While larger models generally use rotisserie racks to rotate the meat, smaller models typically rely on stationary racks. The racks don’t heat as consistently as rotisserie racks, giving way to hot spots and cold spots. However, one maker uses a technology in its smaller gas models with stationary racks to combat this issue by distributing the heat and smoke to prevent temperature fluctuations. “You don’t need to revolve the racks or move the food around; the technology moves the heat and smoke,” says the manufacturer.
Another maker’s most recent advancement is an improved controller system on its electric models that includes eight programmable, customizable cooking presets and a USB port for downloading cook time onto a USB flash drive for food safety management.
“We make constant improvements to our products, but there’s been nothing really revolutionary in the last 10 years because we really believe we’ve kind of perfected this product and make it as well as it can be made,” says one manufacturer.
‘Meat’ Your Match
Size up the capacities and methods behind four manufacturers’ traditional, dedicated smokers.
Southern Pride
Model: SRG-400
Heating/Cooking Method: Gas, wood
Capacity: The smoker comes standard with 14 nickel chrome racks, but can accommodate up to 27 racks with 1 1/2-in. spacing. Options include stainless racks and seven vertical rib racks (chrome or stainless, with each rack holding 13 slabs) in place of the standard racks.
Website: southernpride.com
Ole Hickory Pits
Model: CTO-DW
Heating/Cooking Method: Gas, wood
Capacity: Smoke up to 96 whole (31/4 lb.) chickens in this model. Four racks offer 40 sq. ft. of cooking surface, but a split, eight-rack configuration also is available. Choose from two material options: nickel chrome or stainless.
Website: olehickorypits.com
J&R Mfg.
Model: Smoke-Master Model 250 RFS Barbecue Pit
Heating/Cooking Method: Electric, wood
Capacity: Smoke bulk quantities (up to 600 lb.) of brisket, pork butt or tri-tips, or 161 slabs of backribs per load across seven nickel chrome racks.

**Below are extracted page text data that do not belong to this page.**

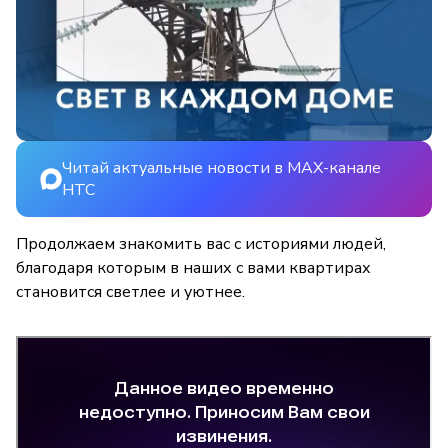
Читай актуальные новости в MAX-канале
НТС
Продолжаем знакомить вас с историями людей,
благодаря которым в наших с вами квартирах
становится светлее и уютнее.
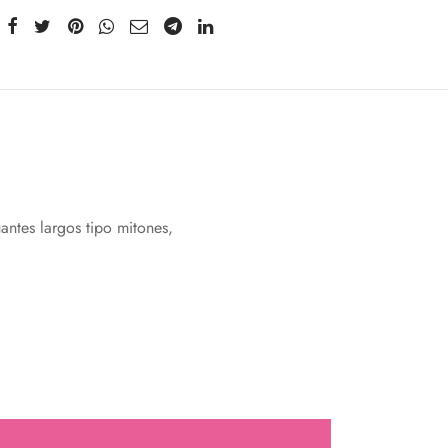
ntes largos tipo mitones,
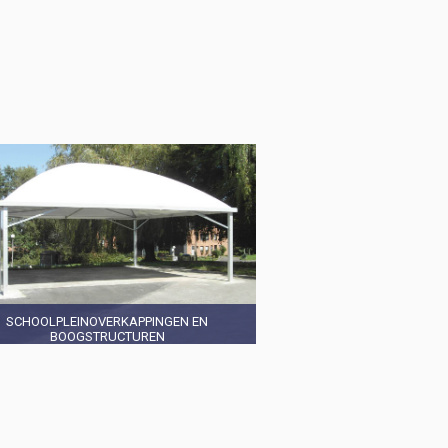
SCHOOLPLEINOVERKAPPINGEN EN
BOOGSTRUCTUREN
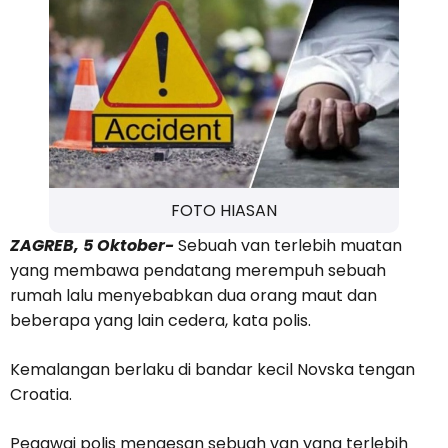
FOTO HIASAN
ZAGREB, 5 Oktober-
Sebuah van terlebih muatan
yang membawa pendatang merempuh sebuah
rumah lalu menyebabkan dua orang maut dan
beberapa yang lain cedera, kata polis.
Kemalangan berlaku di bandar kecil Novska tengan
Croatia.
Pegawai polis mengesan sebuah van yang terlebih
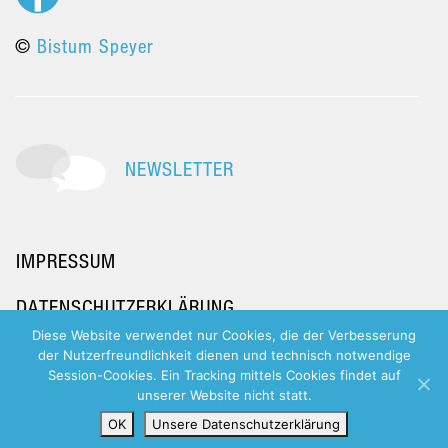
©
Bistum Speyer
NEWSLETTER
IMPRESSUM
DATENSCHUTZERKLÄRUNG
Diese Website verwendet nur Cookies, die der Verbesserung
der Nutzerfreundlichkeit dienen und technisch notwendige
Session-Cookies. Ein Tracking mittels Cookies findet auf
unserer Website nicht statt.
OK
Unsere Datenschutzerklärung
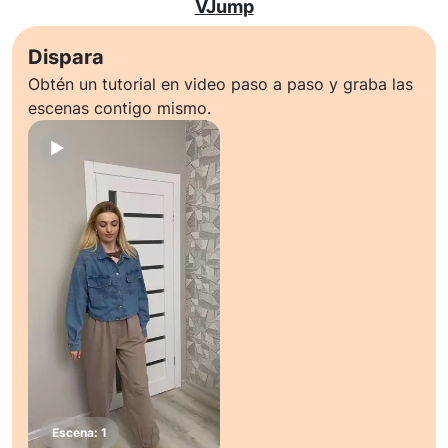
VJump
Dispara
Obtén un tutorial en video paso a paso y graba las
escenas contigo mismo.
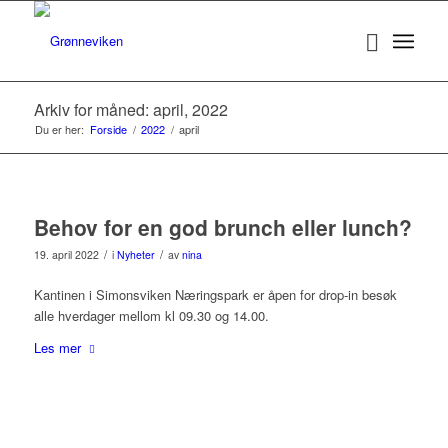
Arkiv for måned: april, 2022
Du er her:
Forside
/
2022
/
april
Behov for en god brunch eller lunch?
/
/
19. april 2022
i
Nyheter
av
nina
Kantinen i Simonsviken Næringspark er åpen for drop-in besøk
alle hverdager mellom kl 09.30 og 14.00.
Les mer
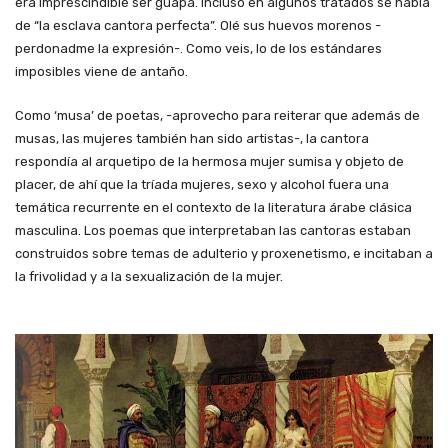
era imprescindible ser guapa. Incluso en algunos tratados se habla
de “
la esclava cantora perfecta
”. Olé sus huevos morenos -
perdonadme la expresión-. Como veis, lo de los estándares
imposibles viene de antaño.
Como ‘musa’
de poetas
, -aprovecho para reiterar que además de
musas, las mujeres también han sido artistas-, la cantora
respondía al arquetipo de la hermosa mujer sumisa y objeto de
placer, de ahí que la tríada mujeres, sexo y alcohol fuera
una
tem
á
tica
recurrente en el contexto de la literatura árabe clá
sica
masculina. Los poemas que interpretaban las cantoras estaban
construidos sobre temas de adulterio y proxenetismo, e incitaban a
la frivolidad y a la sexualización de la mujer.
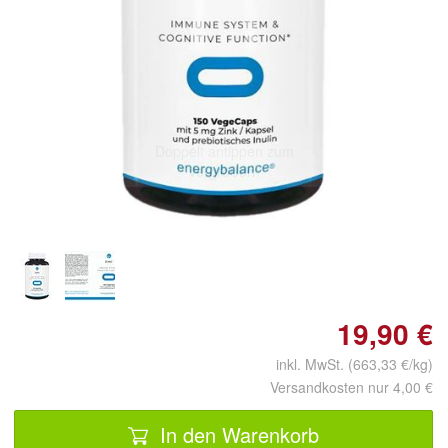
Doppelt antippen zum
vergrößern
19,90 €
inkl. MwSt. (663,33 €/kg)
Versandkosten nur 4,00 €
In den Warenkorb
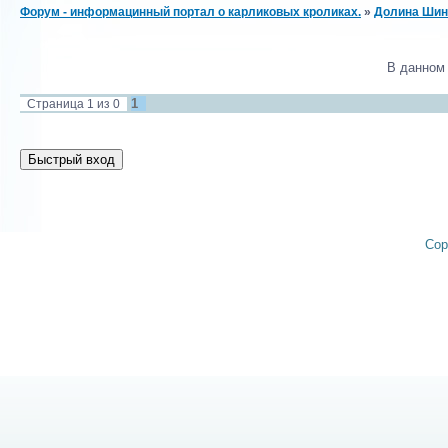
Форум - информацинный портал о карликовых кроликах.
»
Долина Шин
В данном
1
Страница
1
из
0
Cop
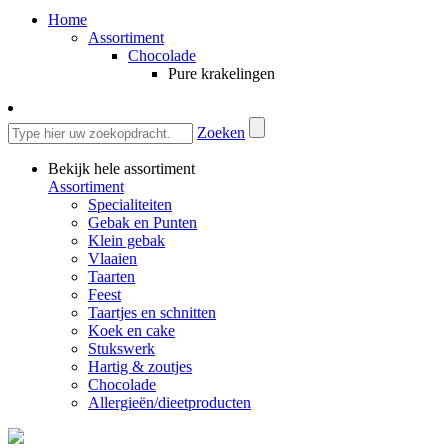
Home
Assortiment
Chocolade
Pure krakelingen
Zoeken
Bekijk hele assortiment
Assortiment
Specialiteiten
Gebak en Punten
Klein gebak
Vlaaien
Taarten
Feest
Taartjes en schnitten
Koek en cake
Stukswerk
Hartig & zoutjes
Chocolade
Allergieën/dieetproducten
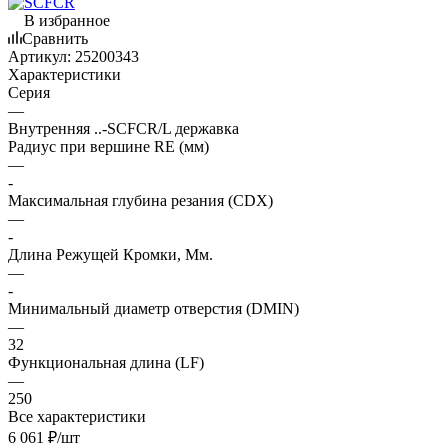
В избранное
Сравнить
Артикул:
25200343
Характеристики
Серия
—
Внутренняя ..-SCFCR/L державка
Радиус при вершине RE (мм)
—
-
Максимальная глубина резания (CDX)
—
-
Длина Режущей Кромки, Мм.
—
-
Минимальный диаметр отверстия (DMIN)
—
32
Функциональная длина (LF)
—
250
Все характеристики
6 061
₽
/шт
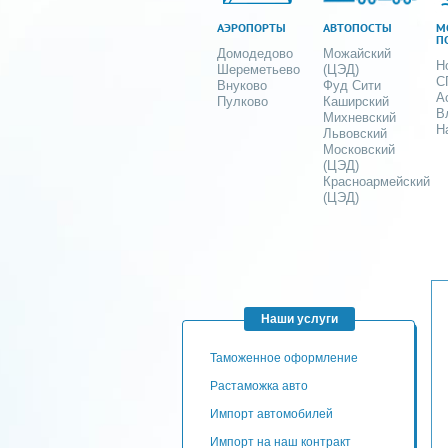
АЭРОПОРТЫ
АВТОПОСТЫ
М
П
Домодедово
Можайский
Н
Шереметьево
(ЦЭД)
С
Внуково
Фуд Сити
А
Пулково
Каширский
В
Михневский
Н
Львовский
Московский
(ЦЭД)
Красноармейский
(ЦЭД)
Наши услуги
таможенное оформление
Растаможка авто
Импорт автомобилей
импорт на наш контракт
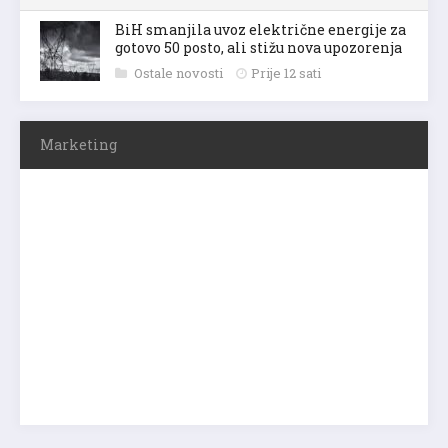
BiH smanjila uvoz električne energije za
gotovo 50 posto, ali stižu nova upozorenja
Ostale novosti
Prije 12 sati
Marketing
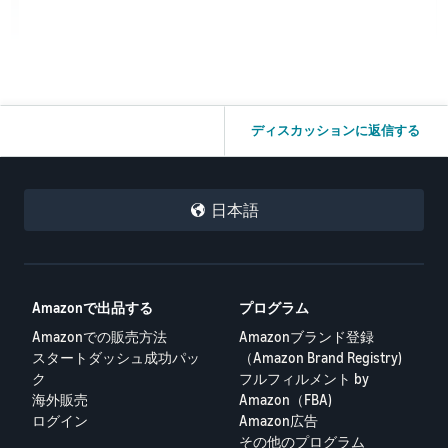
ディスカッションに返信する
日本語
Amazonで出品する
プログラム
Amazonでの販売方法
Amazonブランド登録
スタートダッシュ成功パッ
（Amazon Brand Registry)
ク
フルフィルメント by
海外販売
Amazon（FBA)
ログイン
Amazon広告
その他のプログラム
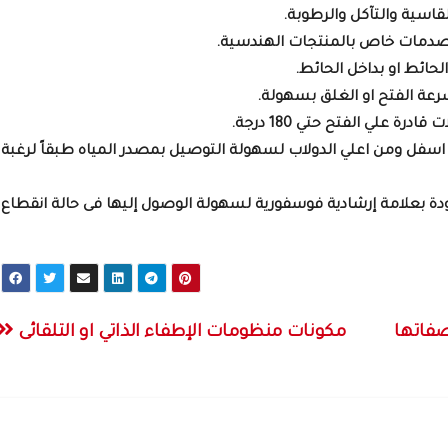
قاسية والتآكل والرطوبة.
لصدمات خاص بالمنتجات الهندسية.
حائط او بداخل الحائط.
عة الفتح او الغلق بسهولة.
ة علي الفتح حتي 180 درجة.
 اسفل ومن اعلي الدولاب لسهولة التوصيل بمصدر المياه طبقاً لرغبة
زودة بعلامة إرشادية فوسفورية لسهولة الوصول إليها فى حالة انقطاع
صفاتها
مكونات منظومات الإطفاء الذاتي او التلقائى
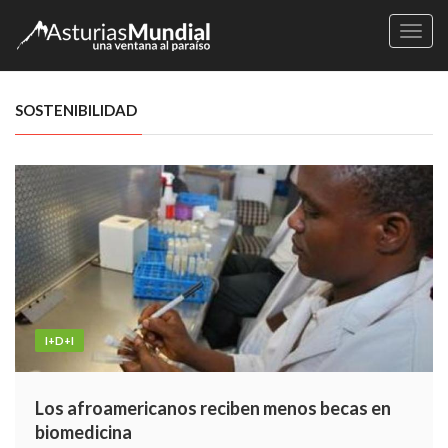
Naveg
SOSTENIBILIDAD
I+D+I
Los afroamericanos reciben menos becas en
biomedicina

Website: jrmanufacturing.com
Cookshack
Model: SmartSmoker SM160
Heating/Cooking Method: Electric, wood
Capacity: Choose your protein—pork butt (up to 120 lb. per load); ribs (up to 50 lb. per load); brisket (up to 100 lb. per load); or chicken (20 whole per load)—and spread it across five shelves.
Website: cookshack.com
Editor’s Note: The manufacturer-supplied food capacities are approximate and can vary with factors like weight, physical shape and more.